AIM OF THE EXERCISE:
Each entry below should be retyped exactly as given.

DATA RECORDS:
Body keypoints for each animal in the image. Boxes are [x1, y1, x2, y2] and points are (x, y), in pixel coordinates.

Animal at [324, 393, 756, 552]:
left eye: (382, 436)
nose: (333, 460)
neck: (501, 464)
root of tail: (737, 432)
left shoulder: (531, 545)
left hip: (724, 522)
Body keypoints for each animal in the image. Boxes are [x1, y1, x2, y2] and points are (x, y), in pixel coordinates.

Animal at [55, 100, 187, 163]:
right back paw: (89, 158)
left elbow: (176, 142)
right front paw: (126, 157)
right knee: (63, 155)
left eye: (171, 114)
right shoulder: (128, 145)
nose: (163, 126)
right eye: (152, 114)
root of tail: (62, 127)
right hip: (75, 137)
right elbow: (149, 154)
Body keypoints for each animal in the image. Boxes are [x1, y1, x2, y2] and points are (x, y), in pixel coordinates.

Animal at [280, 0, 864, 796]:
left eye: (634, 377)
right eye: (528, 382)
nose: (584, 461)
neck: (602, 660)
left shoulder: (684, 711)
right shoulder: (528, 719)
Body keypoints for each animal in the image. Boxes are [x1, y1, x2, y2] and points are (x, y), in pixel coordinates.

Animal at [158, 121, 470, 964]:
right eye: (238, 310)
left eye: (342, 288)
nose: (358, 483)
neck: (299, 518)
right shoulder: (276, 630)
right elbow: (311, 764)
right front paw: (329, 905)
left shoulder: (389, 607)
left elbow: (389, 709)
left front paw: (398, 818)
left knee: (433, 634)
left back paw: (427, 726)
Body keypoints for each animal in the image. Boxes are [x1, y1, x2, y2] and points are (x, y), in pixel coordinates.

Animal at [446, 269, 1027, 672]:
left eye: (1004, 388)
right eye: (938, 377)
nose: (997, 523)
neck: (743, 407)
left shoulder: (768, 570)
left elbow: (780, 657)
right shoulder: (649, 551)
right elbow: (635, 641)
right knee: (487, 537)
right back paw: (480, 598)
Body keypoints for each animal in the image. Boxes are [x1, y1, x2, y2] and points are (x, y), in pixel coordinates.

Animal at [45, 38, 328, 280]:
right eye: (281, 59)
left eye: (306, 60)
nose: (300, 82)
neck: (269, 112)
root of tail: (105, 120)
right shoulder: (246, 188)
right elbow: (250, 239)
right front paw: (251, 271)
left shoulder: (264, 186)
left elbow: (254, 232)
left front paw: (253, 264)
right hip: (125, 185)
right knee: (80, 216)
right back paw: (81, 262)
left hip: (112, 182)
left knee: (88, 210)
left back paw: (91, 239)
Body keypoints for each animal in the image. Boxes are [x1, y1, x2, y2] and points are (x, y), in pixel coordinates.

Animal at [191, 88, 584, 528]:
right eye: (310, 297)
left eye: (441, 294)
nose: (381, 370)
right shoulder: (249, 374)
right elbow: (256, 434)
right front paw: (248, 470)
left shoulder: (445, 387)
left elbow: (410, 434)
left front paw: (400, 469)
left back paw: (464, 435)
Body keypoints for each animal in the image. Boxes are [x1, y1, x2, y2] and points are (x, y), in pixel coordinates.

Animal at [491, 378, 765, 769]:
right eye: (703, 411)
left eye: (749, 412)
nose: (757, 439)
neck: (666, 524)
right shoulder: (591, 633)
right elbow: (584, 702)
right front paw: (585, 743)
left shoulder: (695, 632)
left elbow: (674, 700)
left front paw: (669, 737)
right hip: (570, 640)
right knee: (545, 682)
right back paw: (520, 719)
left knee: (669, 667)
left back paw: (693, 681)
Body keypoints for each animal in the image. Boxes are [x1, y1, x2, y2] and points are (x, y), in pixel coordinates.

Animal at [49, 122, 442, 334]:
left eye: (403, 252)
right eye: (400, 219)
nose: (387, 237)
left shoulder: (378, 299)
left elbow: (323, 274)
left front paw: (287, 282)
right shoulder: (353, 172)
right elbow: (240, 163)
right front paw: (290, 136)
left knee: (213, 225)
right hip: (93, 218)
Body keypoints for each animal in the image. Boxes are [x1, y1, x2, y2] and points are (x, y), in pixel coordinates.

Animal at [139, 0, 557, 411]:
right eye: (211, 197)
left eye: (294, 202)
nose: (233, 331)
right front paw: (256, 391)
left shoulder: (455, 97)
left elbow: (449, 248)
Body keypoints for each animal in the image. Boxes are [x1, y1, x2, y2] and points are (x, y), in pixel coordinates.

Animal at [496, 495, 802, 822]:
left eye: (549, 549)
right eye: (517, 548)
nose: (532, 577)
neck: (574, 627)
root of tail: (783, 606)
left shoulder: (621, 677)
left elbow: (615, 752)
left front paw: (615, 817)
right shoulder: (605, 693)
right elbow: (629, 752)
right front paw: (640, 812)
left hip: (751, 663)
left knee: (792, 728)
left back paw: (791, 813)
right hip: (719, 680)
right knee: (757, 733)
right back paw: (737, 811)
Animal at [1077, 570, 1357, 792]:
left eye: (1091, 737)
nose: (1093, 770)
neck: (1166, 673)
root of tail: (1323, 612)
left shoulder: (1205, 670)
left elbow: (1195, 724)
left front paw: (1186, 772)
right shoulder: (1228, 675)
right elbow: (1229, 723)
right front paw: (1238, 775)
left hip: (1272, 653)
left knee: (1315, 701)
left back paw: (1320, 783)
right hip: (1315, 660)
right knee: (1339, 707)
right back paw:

RESPONSE TO THE TASK:
Body keypoints for each animal in the image. Boxes are [x1, y1, x2, y2] and points are (x, y), in pixel coordinates.

Animal at [324, 393, 756, 552]:
left eye: (382, 436)
nose: (333, 460)
neck: (501, 464)
root of tail: (737, 432)
left shoulder: (531, 545)
left hip: (724, 522)
Body keypoints for each animal in the image. Boxes are [x1, y1, x2, y2] and points are (x, y), in pixel coordinates.

Animal at [55, 100, 187, 163]:
right back paw: (89, 158)
left elbow: (176, 142)
right front paw: (126, 157)
right knee: (63, 155)
left eye: (171, 114)
right shoulder: (128, 145)
nose: (163, 126)
right eye: (152, 114)
root of tail: (62, 127)
right hip: (75, 137)
right elbow: (149, 154)
Body keypoints for each animal in the image. Boxes are [x1, y1, x2, y2] and points are (x, y), in pixel coordinates.

Animal at [280, 0, 864, 796]:
left eye: (634, 377)
right eye: (528, 382)
nose: (584, 461)
neck: (602, 660)
left shoulder: (684, 711)
right shoulder: (528, 719)
Body keypoints for each animal in the image. Boxes are [x1, y1, x2, y2] and points are (x, y), in pixel coordinates.

Animal at [158, 121, 470, 964]:
right eye: (238, 310)
left eye: (342, 288)
nose: (358, 483)
neck: (299, 518)
right shoulder: (276, 630)
right elbow: (311, 764)
right front paw: (329, 905)
left shoulder: (389, 607)
left elbow: (389, 709)
left front paw: (398, 818)
left knee: (433, 634)
left back paw: (427, 726)
Body keypoints for each animal in the image. Boxes are [x1, y1, x2, y2] and points are (x, y), in pixel coordinates.

Animal at [446, 269, 1027, 672]:
left eye: (1004, 388)
right eye: (938, 377)
nose: (997, 523)
neck: (743, 407)
left shoulder: (768, 570)
left elbow: (780, 657)
right shoulder: (649, 551)
right elbow: (635, 641)
right knee: (487, 537)
right back paw: (480, 598)
Body keypoints for each animal in the image. Boxes are [x1, y1, x2, y2] and points are (x, y), in pixel coordinates.

Animal at [45, 38, 328, 280]:
right eye: (281, 59)
left eye: (306, 60)
nose: (300, 82)
neck: (269, 112)
root of tail: (105, 120)
right shoulder: (246, 188)
right elbow: (250, 239)
right front paw: (251, 271)
left shoulder: (264, 186)
left elbow: (254, 232)
left front paw: (253, 264)
right hip: (125, 185)
right knee: (80, 216)
right back paw: (81, 262)
left hip: (112, 182)
left knee: (88, 210)
left back paw: (91, 239)
Body keypoints for each animal in the image. Boxes are [x1, y1, x2, y2] and points are (x, y), in pixel coordinates.

Animal at [191, 88, 584, 528]:
right eye: (310, 297)
left eye: (441, 294)
nose: (381, 370)
right shoulder: (249, 374)
right elbow: (256, 434)
right front paw: (248, 470)
left shoulder: (445, 387)
left elbow: (410, 434)
left front paw: (400, 469)
left back paw: (464, 435)
Body keypoints for each animal in the image. Boxes are [x1, y1, x2, y2] and points are (x, y), in pixel coordinates.

Animal at [491, 378, 765, 769]:
right eye: (703, 411)
left eye: (749, 412)
nose: (757, 439)
neck: (666, 524)
right shoulder: (591, 633)
right elbow: (584, 702)
right front paw: (585, 743)
left shoulder: (695, 632)
left elbow: (674, 700)
left front paw: (669, 737)
right hip: (570, 640)
right knee: (545, 682)
right back paw: (520, 719)
left knee: (669, 667)
left back paw: (693, 681)
Body keypoints for each animal in the image. Boxes are [x1, y1, x2, y2] and points are (x, y), in pixel coordinates.

Animal at [49, 122, 442, 334]:
left eye: (403, 252)
right eye: (400, 219)
nose: (387, 237)
left shoulder: (378, 299)
left elbow: (323, 274)
left front paw: (287, 282)
right shoulder: (353, 172)
right elbow: (240, 163)
right front paw: (290, 136)
left knee: (213, 225)
right hip: (93, 218)
Body keypoints for each animal in the image. Boxes are [x1, y1, x2, y2] and points are (x, y), in pixel coordinates.

Animal at [139, 0, 557, 411]:
right eye: (211, 197)
left eye: (294, 202)
nose: (233, 331)
right front paw: (256, 391)
left shoulder: (455, 97)
left elbow: (449, 248)
Body keypoints for each animal in the image. Boxes are [x1, y1, x2, y2] and points are (x, y), in pixel coordinates.

Animal at [496, 495, 802, 822]:
left eye: (549, 549)
right eye: (517, 548)
nose: (532, 577)
neck: (574, 627)
root of tail: (783, 606)
left shoulder: (621, 677)
left elbow: (615, 752)
left front paw: (615, 817)
right shoulder: (605, 693)
right elbow: (629, 752)
right front paw: (640, 812)
left hip: (751, 663)
left knee: (792, 728)
left back paw: (791, 813)
right hip: (719, 680)
right knee: (757, 733)
right back paw: (737, 811)
Animal at [1077, 570, 1357, 792]:
left eye: (1091, 737)
nose: (1093, 770)
neck: (1166, 673)
root of tail: (1323, 612)
left shoulder: (1205, 670)
left elbow: (1195, 724)
left front paw: (1186, 772)
right shoulder: (1228, 675)
right elbow: (1229, 723)
right front paw: (1238, 775)
left hip: (1272, 653)
left knee: (1315, 701)
left back paw: (1320, 783)
right hip: (1315, 660)
right knee: (1339, 707)
right back paw:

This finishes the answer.